Gemäß § 27 VwGG kann Beschwerde wegen Verletzung der Entscheidungspflicht nach Art. 132 B-VG erhoben werden, wenn die oberste Behörde, die im Verwaltungsverfahren, sei es im Instanzenzug, sei es im Wege eines Antrages auf Übergang der Entscheidungspflicht angerufen werden konnte, von einer Partei angerufen worden ist und nicht binnen sechs Monaten in der Sache entschieden hat.

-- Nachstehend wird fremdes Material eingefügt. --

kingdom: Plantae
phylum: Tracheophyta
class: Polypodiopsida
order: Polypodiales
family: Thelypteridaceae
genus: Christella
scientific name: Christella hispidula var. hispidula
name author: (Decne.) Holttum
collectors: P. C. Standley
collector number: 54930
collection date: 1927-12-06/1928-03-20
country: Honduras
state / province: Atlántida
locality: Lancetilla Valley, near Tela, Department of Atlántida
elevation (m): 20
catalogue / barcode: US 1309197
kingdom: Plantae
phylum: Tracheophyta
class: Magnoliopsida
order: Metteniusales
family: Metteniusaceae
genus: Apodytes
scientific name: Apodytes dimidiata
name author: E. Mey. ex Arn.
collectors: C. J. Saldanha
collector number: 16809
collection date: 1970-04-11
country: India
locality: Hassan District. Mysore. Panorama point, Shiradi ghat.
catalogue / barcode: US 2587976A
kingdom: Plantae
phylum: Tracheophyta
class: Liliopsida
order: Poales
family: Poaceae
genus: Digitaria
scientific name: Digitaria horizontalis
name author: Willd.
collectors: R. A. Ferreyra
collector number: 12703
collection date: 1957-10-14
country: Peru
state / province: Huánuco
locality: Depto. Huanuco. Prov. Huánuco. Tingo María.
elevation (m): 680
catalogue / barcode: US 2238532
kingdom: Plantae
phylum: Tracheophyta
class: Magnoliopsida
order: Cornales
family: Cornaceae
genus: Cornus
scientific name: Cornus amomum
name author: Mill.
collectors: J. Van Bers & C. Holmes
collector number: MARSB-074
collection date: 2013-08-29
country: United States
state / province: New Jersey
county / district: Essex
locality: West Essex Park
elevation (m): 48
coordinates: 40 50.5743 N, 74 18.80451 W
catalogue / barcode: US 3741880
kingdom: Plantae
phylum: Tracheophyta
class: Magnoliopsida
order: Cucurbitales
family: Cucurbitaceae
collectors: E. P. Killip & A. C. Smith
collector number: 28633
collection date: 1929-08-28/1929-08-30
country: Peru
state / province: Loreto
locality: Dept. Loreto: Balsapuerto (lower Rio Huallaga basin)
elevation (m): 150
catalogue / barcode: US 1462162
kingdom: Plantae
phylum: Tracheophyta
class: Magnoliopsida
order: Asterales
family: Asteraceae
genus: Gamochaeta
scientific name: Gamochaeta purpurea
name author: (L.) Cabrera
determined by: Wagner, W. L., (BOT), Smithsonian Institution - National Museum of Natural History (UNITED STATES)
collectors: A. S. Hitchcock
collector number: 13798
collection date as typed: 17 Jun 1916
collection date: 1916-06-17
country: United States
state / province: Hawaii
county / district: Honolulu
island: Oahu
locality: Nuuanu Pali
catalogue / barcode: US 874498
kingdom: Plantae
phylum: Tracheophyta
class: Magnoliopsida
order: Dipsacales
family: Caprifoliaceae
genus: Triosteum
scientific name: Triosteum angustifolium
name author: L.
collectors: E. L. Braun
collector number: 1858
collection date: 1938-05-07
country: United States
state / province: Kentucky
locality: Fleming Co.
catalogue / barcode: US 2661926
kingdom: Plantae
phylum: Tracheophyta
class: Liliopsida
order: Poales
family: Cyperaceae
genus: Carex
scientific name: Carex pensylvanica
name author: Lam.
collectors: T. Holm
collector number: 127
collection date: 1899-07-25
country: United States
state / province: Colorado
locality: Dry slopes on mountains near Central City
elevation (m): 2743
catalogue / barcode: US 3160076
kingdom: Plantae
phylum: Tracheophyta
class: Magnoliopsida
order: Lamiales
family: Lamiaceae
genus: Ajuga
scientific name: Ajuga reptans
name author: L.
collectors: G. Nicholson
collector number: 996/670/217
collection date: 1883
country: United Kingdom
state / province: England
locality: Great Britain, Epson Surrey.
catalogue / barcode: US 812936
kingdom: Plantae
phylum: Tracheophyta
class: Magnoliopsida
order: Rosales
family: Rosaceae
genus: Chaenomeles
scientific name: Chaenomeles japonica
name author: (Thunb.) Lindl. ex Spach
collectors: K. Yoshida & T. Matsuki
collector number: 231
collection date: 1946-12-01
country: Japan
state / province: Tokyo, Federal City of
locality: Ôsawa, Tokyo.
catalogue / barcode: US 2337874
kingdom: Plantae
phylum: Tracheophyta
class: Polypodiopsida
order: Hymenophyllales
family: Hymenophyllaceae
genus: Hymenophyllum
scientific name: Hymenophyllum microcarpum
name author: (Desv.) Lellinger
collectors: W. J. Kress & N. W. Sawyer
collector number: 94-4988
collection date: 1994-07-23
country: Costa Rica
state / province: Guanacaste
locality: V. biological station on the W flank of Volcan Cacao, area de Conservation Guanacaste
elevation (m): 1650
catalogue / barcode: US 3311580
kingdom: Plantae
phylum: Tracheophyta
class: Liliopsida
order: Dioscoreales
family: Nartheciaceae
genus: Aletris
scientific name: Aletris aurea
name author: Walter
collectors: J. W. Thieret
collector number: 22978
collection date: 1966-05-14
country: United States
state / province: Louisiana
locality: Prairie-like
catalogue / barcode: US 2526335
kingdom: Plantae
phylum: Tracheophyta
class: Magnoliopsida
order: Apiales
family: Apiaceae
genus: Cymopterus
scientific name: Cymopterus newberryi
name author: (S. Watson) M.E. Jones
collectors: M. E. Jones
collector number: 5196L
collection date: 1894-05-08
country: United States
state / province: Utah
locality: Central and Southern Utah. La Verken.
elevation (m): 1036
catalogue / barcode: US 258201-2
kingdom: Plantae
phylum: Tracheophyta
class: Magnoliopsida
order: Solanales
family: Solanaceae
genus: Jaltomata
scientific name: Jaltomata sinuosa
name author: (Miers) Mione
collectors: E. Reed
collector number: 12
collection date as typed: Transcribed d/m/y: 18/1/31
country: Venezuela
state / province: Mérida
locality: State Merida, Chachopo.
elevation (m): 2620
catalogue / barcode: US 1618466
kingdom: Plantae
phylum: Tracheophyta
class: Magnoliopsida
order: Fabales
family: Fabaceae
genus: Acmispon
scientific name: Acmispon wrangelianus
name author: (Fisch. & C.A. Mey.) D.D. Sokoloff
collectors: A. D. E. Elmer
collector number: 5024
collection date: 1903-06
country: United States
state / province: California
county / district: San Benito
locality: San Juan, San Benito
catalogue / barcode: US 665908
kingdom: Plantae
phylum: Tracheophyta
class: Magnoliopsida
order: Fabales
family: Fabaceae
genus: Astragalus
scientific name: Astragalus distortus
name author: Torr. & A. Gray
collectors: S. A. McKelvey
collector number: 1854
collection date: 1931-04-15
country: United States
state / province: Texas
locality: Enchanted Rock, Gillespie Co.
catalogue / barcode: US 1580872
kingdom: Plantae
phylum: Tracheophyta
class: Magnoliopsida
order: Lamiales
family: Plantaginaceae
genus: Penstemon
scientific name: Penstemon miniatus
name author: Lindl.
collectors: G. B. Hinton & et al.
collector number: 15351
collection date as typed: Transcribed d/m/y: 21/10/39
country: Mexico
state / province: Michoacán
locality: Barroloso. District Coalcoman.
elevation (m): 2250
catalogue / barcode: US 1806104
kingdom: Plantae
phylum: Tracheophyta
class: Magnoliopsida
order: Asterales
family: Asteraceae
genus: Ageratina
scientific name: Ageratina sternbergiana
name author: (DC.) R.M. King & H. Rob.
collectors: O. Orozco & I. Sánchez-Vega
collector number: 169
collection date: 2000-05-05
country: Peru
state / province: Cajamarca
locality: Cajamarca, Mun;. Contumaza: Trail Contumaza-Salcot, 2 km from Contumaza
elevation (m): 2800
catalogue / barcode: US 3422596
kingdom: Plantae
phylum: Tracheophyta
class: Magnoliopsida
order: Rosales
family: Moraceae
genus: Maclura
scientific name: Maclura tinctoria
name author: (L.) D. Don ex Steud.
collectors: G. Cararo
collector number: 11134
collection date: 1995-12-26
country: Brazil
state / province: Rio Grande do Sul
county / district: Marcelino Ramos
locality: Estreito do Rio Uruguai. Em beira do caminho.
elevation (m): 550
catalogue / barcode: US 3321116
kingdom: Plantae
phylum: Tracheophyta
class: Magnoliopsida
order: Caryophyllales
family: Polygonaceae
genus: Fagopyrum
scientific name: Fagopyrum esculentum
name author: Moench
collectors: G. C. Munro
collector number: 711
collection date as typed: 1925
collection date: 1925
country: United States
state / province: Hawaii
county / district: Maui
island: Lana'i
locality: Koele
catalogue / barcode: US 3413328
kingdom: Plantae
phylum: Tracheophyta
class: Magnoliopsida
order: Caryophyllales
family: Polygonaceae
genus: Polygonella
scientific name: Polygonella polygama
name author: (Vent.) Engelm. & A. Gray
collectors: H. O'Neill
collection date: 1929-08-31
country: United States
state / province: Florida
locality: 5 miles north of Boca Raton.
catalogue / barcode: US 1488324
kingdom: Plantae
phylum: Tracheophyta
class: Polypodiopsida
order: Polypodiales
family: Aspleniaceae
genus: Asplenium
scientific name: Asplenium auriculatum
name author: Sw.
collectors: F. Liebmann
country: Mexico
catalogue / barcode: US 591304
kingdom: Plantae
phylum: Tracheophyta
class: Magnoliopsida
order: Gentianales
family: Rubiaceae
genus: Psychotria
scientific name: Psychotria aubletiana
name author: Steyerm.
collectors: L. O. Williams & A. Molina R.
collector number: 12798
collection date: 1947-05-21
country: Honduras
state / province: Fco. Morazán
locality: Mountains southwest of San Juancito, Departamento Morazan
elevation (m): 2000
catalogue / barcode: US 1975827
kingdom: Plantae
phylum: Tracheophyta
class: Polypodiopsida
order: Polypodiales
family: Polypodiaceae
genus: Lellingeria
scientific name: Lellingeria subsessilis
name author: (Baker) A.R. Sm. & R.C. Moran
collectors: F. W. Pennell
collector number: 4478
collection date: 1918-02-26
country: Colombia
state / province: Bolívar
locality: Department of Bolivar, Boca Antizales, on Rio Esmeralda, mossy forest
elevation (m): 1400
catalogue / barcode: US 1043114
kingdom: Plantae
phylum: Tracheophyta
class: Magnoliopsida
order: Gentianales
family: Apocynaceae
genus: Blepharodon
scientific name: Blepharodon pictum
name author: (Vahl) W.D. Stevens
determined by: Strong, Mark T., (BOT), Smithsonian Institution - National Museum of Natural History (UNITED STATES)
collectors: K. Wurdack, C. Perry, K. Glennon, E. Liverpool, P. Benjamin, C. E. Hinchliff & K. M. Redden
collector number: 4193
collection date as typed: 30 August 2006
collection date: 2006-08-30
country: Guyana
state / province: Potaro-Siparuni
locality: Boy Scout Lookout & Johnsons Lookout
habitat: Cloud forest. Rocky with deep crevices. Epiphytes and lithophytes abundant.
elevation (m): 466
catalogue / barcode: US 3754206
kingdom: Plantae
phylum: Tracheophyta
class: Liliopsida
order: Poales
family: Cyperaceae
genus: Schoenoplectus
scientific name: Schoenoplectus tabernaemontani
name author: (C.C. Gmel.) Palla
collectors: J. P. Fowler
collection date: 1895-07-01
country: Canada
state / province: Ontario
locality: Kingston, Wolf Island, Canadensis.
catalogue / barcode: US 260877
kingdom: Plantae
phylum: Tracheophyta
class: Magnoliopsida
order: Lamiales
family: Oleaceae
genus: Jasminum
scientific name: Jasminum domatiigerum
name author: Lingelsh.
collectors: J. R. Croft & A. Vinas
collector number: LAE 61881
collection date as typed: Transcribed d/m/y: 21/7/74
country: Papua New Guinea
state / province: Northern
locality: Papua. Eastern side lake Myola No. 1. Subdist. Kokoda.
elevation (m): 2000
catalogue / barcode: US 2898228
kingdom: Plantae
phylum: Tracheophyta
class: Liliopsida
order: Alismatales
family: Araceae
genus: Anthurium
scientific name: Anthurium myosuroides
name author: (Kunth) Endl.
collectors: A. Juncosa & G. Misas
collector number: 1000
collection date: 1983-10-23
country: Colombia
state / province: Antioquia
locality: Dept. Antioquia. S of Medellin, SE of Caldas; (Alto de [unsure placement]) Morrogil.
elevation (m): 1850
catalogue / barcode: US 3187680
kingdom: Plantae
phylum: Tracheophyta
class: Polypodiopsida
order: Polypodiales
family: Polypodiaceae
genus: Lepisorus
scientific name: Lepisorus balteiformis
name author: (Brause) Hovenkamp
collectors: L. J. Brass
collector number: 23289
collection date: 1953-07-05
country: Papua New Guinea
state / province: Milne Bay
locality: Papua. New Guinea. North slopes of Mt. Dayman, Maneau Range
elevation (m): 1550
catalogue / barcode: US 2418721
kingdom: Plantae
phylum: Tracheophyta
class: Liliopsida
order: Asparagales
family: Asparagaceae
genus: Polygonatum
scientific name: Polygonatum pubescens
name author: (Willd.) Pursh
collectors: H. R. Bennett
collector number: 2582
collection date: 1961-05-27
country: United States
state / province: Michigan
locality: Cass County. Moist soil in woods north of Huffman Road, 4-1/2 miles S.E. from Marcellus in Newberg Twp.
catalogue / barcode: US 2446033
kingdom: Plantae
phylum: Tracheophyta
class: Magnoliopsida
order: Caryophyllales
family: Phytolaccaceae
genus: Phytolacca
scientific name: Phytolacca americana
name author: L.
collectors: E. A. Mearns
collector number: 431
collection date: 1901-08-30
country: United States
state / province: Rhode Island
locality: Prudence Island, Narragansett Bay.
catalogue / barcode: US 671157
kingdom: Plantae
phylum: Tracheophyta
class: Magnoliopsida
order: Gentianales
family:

Die Beschwerdeführerin hat am 4. Oktober 1991 einen Devolutionsantrag an die belangte Behörde gestellt, welche auch die Nachholungsmöglichkeit des § 36 Abs. 2 VwGG ungenützt ließ.

Über die somit zulässige Säumnisbeschwerde hat der Verwaltungsgerichtshof erwogen:

Geltend gemacht wird die Säumnis der belangten Behörde, die darin besteht, daß sie nicht über den zuletzt genannten Devolutionsantrag entschieden hat; nicht hingegegen geltend gemacht wird eine Säumnis der belangten Behörde, weil sie nicht über die Berufung vom 13. Mai 1991 entschieden hätte. Das Schreiben des Bürgermeisters vom 29. April 1991 an

Dipl. Ing. J. erfüllt nicht nur die formellen Voraussetzungen eines Bescheides nicht (§§ 58 ff AVG), es ist auch nicht der Wille der Behörde erkennbar, in förmlicher Weise über konkrete Rechtsverhältnisse abzusprechen (vgl. die bei Ringhofer, Die Österreichischen Verwaltungsverfahrensgesetze I, 511 f wiedergegebenen Nachweise aus der Judikatur der Gerichtshöfe des öffentlichen Rechts). Vielmehr läßt sich diesem Schreiben nur entnehmen, daß der Bürgermeister den Inhalt der Verordnung vom 10. April 1991 zur Kenntnis bringen wollte und daß sich daraus die "Unmöglichkeit der Parzellierung" ergäbe. Aber auch deshalb, weil der Bürgermeister den "Entwurf" nicht als "Antrag" ansah, kann von einem nach außen erkennbaren Bescheidwillen, also von einem Willen der Behörde, über einen Antrag abzusprechen, keine Rede sein.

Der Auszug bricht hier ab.